Required task A: Convert the records into a Markdown table with the columns "No." and "Line", starting at the first line of the records and ending at the line that contains "7: (340, 404)". Number each row and leave out blank lines.

Provided passage:
OK, following on from Karl’s comment below, which seems to resolve Section 4.2, I think it shouldn’t be that difficult to resolve some or all of the Section 4.1 concerns as well. In order to satisfy Desideratum 4, we need the agent to be incentivised to build in safeguards to ensure that its possible future actions will be rated well according to US in cases where the shutdown button is pressed. The most obvious way to do this is to penalise situations where there is no good shutdown action according to US and reward situations where there is such an action, but this fails according to Desideratum 2, because we want the agent to remain indifferent as to whether the shutdown button is actually pressed.
However, there appears to be a simple solution; consider the “penalty term” g(a1) = E[max_b(US(a1, O, b)) | O in Press ; a1], which represents the expected value of US when the shutdown button is pressed. The first step in doing things properly is to add that term to observations not in Press, rather than subtracting it from observations in Press; this helps to ensure future corrigibility (and hence also corrigibility of subagents and successor agents).
Additionally, to resolve the Section 4.2 concerns we also want the agent to be indifferent to pressing its own shutdown button in cases where it gets unlucky, and the way we do that is, as per Karl’s post, by calculating the bonus term conditional on the actual observation, or on the set of observations in Press, rather than conditional on the set of possible observations not in Press, i.e. Karl’s f(a1, o) = max_b(UN(a1, o, b))
Finally, we will also need the additional terms fp(a1) = E[max_b(UN(a1, O, b) | O in Press; a1] = E[f(a1, O) | O in Press; a1] fnp(a1) = E[max_b(UN(a1, O, b)) | O not in Press; a1] = E[f(a1, O) | O not in Press; a1] in order to make things work.

Rows:

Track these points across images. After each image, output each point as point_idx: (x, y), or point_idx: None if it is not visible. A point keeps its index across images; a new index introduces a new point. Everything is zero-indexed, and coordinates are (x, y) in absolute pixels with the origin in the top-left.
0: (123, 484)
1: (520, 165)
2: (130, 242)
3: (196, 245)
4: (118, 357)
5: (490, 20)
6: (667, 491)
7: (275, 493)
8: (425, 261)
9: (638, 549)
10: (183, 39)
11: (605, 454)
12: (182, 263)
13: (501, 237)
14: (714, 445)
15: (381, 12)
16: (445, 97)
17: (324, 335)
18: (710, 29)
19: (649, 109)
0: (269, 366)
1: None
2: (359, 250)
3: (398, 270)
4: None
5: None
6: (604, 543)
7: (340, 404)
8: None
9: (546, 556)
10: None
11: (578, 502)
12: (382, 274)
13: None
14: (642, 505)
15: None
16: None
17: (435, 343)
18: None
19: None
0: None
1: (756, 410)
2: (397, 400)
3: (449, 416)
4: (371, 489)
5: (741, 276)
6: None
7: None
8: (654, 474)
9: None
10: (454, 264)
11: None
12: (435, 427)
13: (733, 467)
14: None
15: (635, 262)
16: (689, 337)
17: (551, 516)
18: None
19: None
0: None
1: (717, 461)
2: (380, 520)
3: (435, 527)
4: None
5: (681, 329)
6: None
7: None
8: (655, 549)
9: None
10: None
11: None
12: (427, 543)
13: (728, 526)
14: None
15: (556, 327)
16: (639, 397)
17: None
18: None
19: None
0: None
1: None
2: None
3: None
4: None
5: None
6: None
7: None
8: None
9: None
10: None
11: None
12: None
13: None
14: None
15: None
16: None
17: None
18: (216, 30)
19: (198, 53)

Required task B: Rewrite the part of the shutdown-incentive comment starting at "Additionally, to resolve" and ending at "o) = max_b(UN(a1, o, b))", renaming "shutdown button" to "off switch".

Correct response A:
| No. | Line |
|---|---|
| 1 | Track these points across images. After each image, output each point as point_idx: (x, y), or point_idx: None if it is not visible. A point keeps its index across images; a new index introduces a new point. Everything is zero-indexed, and coordinates are (x, y) in absolute pixels with the origin in the top-left. |
| 2 | 0: (123, 484) |
| 3 | 1: (520, 165) |
| 4 | 2: (130, 242) |
| 5 | 3: (196, 245) |
| 6 | 4: (118, 357) |
| 7 | 5: (490, 20) |
| 8 | 6: (667, 491) |
| 9 | 7: (275, 493) |
| 10 | 8: (425, 261) |
| 11 | 9: (638, 549) |
| 12 | 10: (183, 39) |
| 13 | 11: (605, 454) |
| 14 | 12: (182, 263) |
| 15 | 13: (501, 237) |
| 16 | 14: (714, 445) |
| 17 | 15: (381, 12) |
| 18 | 16: (445, 97) |
| 19 | 17: (324, 335) |
| 20 | 18: (710, 29) |
| 21 | 19: (649, 109) |
| 22 | 0: (269, 366) |
| 23 | 1: None |
| 24 | 2: (359, 250) |
| 25 | 3: (398, 270) |
| 26 | 4: None |
| 27 | 5: None |
| 28 | 6: (604, 543) |
| 29 | 7: (340, 404) |

Correct response B:
Additionally, to resolve the Section 4.2 concerns we also want the agent to be indifferent to pressing its own off switch in cases where it gets unlucky, and the way we do that is, as per Karl’s post, by calculating the bonus term conditional on the actual observation, or on the set of observations in Press, rather than conditional on the set of possible observations not in Press, i.e. Karl’s f(a1, o) = max_b(UN(a1, o, b))